For the moment I was aware that this spot or that, though it looked so improbable, was the scene of deeds which will reverberate forever; they taught me to be tolerant of what I had too lightly supposed fables as serious traditions closely verging on facts.

I learned to believe again that the wolf suckled Romulus and Remus, because she had her den no great way off on the Palatine, and that Romulus himself had really lived, since he had died and was buried in the Forum, where they showed me his tomb, or as much of it as I could imagine in the sullen little cellar so called. They also showed me the rostrum where the Roman orators addressed the mass-meetings of the republican times, and they showed me the lake, or the puddle left of it, into which Curtius (or one of three heroes of the name) leaped at an earlier day as a specific for the pestilence which the medical science of the period had failed to control. In our stroll about the place we were joined by one of the several cats living in the Forum, which offered us collectively its acquaintance, as if wishing to make us feel at home. It joined us and it quitted us from time to time, as the whim took it, but it did not abandon us wholly till we showed a disposition to believe in that lake of Curtius, so called after those three public-spirited heroes, the first being a foreigner. Then the cat, which had more than once stretched itself as if bored, turned from us in contempt and went and lay down in a sunny corner near the tomb of Romulus, and fell asleep.

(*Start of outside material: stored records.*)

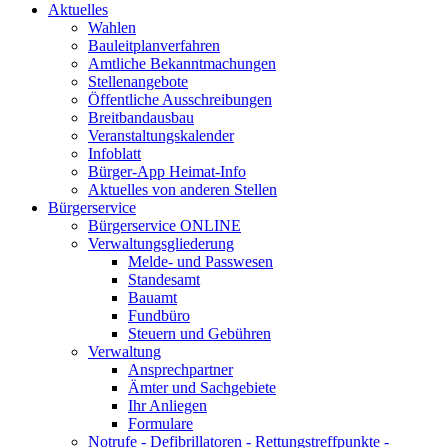
Aktuelles
Wahlen
Bauleitplanverfahren
Amtliche Bekanntmachungen
Stellenangebote
Öffentliche Ausschreibungen
Breitbandausbau
Veranstaltungskalender
Infoblatt
Bürger-App Heimat-Info
Aktuelles von anderen Stellen
Bürgerservice
Bürgerservice ONLINE
Verwaltungsgliederung
Melde- und Passwesen
Standesamt
Bauamt
Fundbüro
Steuern und Gebühren
Verwaltung
Ansprechpartner
Ämter und Sachgebiete
Ihr Anliegen
Formulare
Notrufe - Defibrillatoren - Rettungstreffpunkte -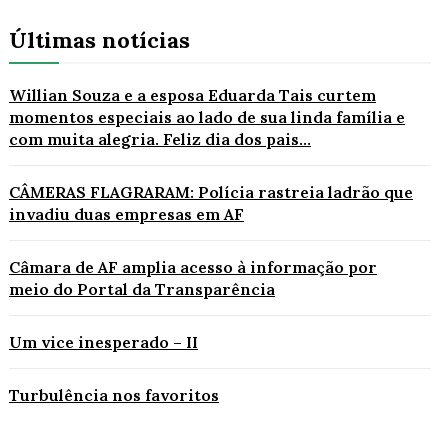
Últimas notícias
Willian Souza e a esposa Eduarda Tais curtem
momentos especiais ao lado de sua linda família e
com muita alegria. Feliz dia dos pais...
CÂMERAS FLAGRARAM: Polícia rastreia ladrão que
invadiu duas empresas em AF
Câmara de AF amplia acesso à informação por
meio do Portal da Transparência
Um vice inesperado – II
Turbulência nos favoritos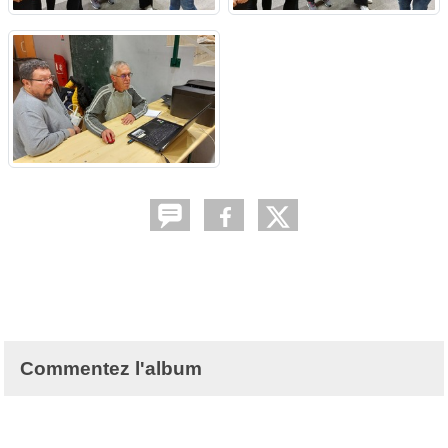
Commentez l'album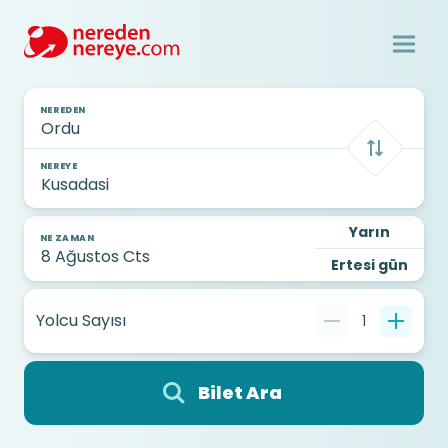
NEREDEN
NEREYE
Yarın
NE ZAMAN
Ertesi gün
Yolcu Sayısı
1
Bilet Ara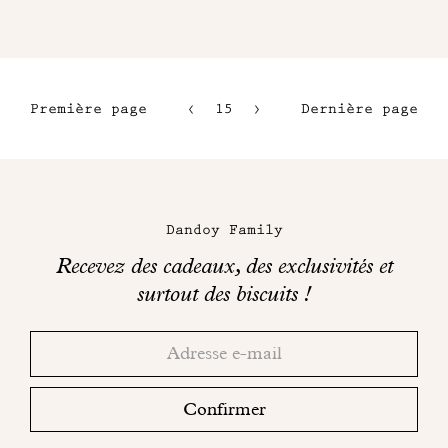
Première page
15
16
Dernière page
12
17
13
18
Maison
14
Dandoy
Dandoy Family
sur
Recevez des cadeaux, des exclusivités et
les
surtout des biscuits !
réseaux
Merci!
Adresse
Consultez
sociaux
email
votre
boite
Confirmer
mail
pour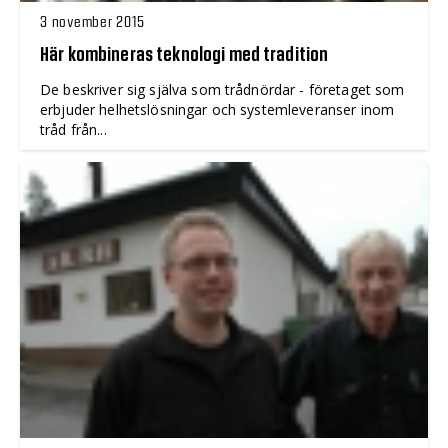
3 november 2015
Här kombineras teknologi med tradition
De beskriver sig själva som trådnördar - företaget som
erbjuder helhetslösningar och systemleveranser inom
tråd från...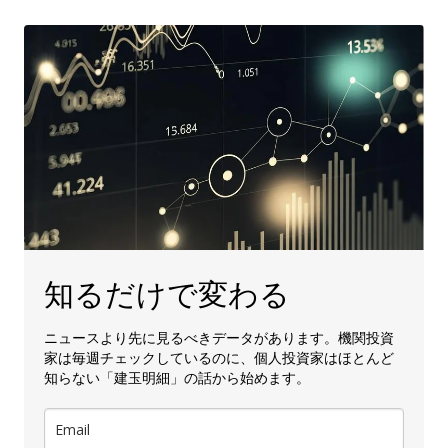
知るだけで変わる
ニュースより先に見るべきデータがあります。機関投資
家は毎週チェックしているのに、個人投資家はほとんど
知らない「建玉明細」の話から始めます。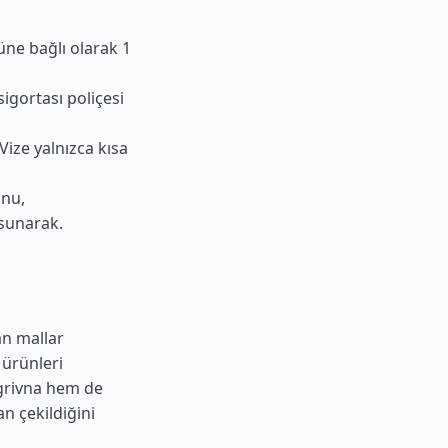
üne bağlı olarak 1
sigortası poliçesi
-Vize yalnızca kısa
onu,
 sunarak.
an mallar
 ürünleri
 grivna hem de
an çekildiğini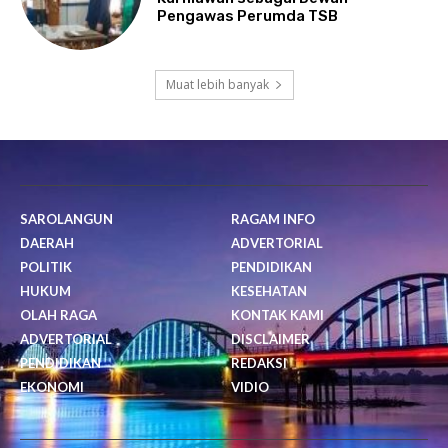
Pengawas Perumda TSB
Muat lebih banyak
SAROLANGUN
RAGAM INFO
DAERAH
ADVERTORIAL
POLITIK
PENDIDIKAN
HUKUM
KESEHATAN
OLAH RAGA
KONTAK KAMI
ADVERTORIAL
DISCLAIMER
PENDIDIKAN
REDAKSI
EKONOMI
VIDIO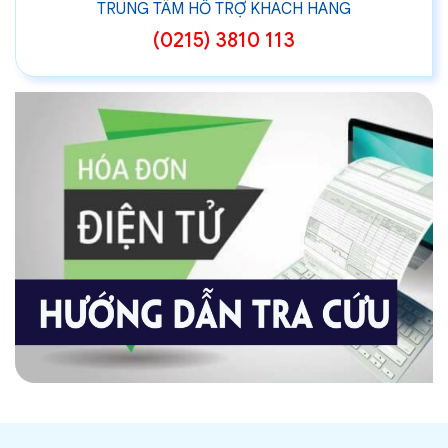
TRUNG TÂM HỖ TRỢ KHÁCH HÀNG
(0215) 3810 113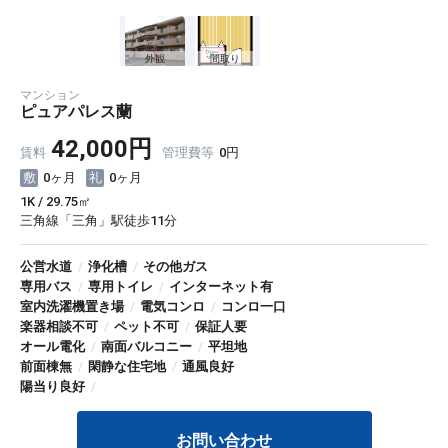
外観
間取り
マンション
ピュアパレス蘭
42,000円
賃料
管理費等
0円
0ヶ月
0ヶ月
1K / 29.75㎡
三角線「三角」駅徒歩11分
公営水道
/
浄化槽
/
その他ガス
専用バス
/
専用トイレ
/
インターネット有
室内洗濯機置き場
/
電気コンロ
/
コンロ一口
楽器相談不可
/
ペット不可
/
保証人要
オール電化
/
南面バルコニー
/
平坦地
前面棟無
/
閑静な住宅地
/
通風良好
陽当り良好
/
お問い合わせ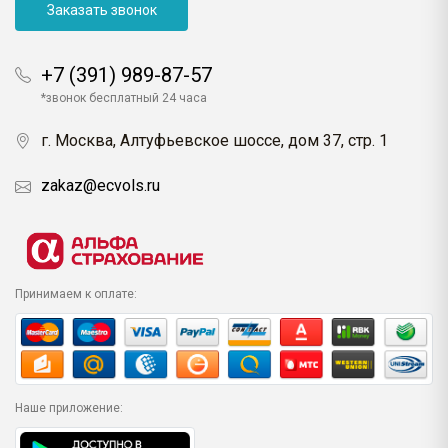
Заказать звонок
+7 (391) 989-87-57
*звонок бесплатный 24 часа
г. Москва, Алтуфьевское шоссе, дом 37, стр. 1
zakaz@ecvols.ru
Принимаем к оплате:
Наше приложение: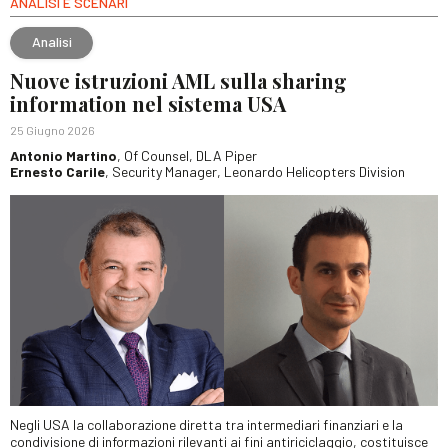
ANALISI E SCENARI
Analisi
Nuove istruzioni AML sulla sharing
information nel sistema USA
25 Giugno 2026
Antonio Martino
, Of Counsel, DLA Piper
Ernesto Carile
, Security Manager, Leonardo Helicopters Division
Negli USA la collaborazione diretta tra intermediari finanziari e la
condivisione di informazioni rilevanti ai fini antiriciclaggio, costituisce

It is quite possible that my reader does not know, as lately I did not, that the Roman Forum is but one of several forums connected with it by ways long centuries since buried fathoms deep and built upon many stories high. But I am now able to assure him that in the whole region between the Roman Forum and the Forum of Trajan, which were formerly opened into each other by the removal of a hill as tall as the top of Trajan's Column, you pass over other forums hidden beneath your feet or wheels. You cannot be stayed there, however, by the wonders which archaeology will yet reveal in them (for archaeology has its relentless eye upon every inch of the ground above them), but you will certainly pause at the Forum of Trajan, where archaeology, as it is in Commendatore Boni, has had its way already. In fact, until his work in the Roman Forum is finished, the Forum of Trajan must remain his greatest achievement, and the sculptured column of the great emperor must serve equally as the archaeologist's monument. I do not remember why in the old time I should have kept coming to look at that column and study the sculptured history of Trajan's campaigns, toiling around it to its top.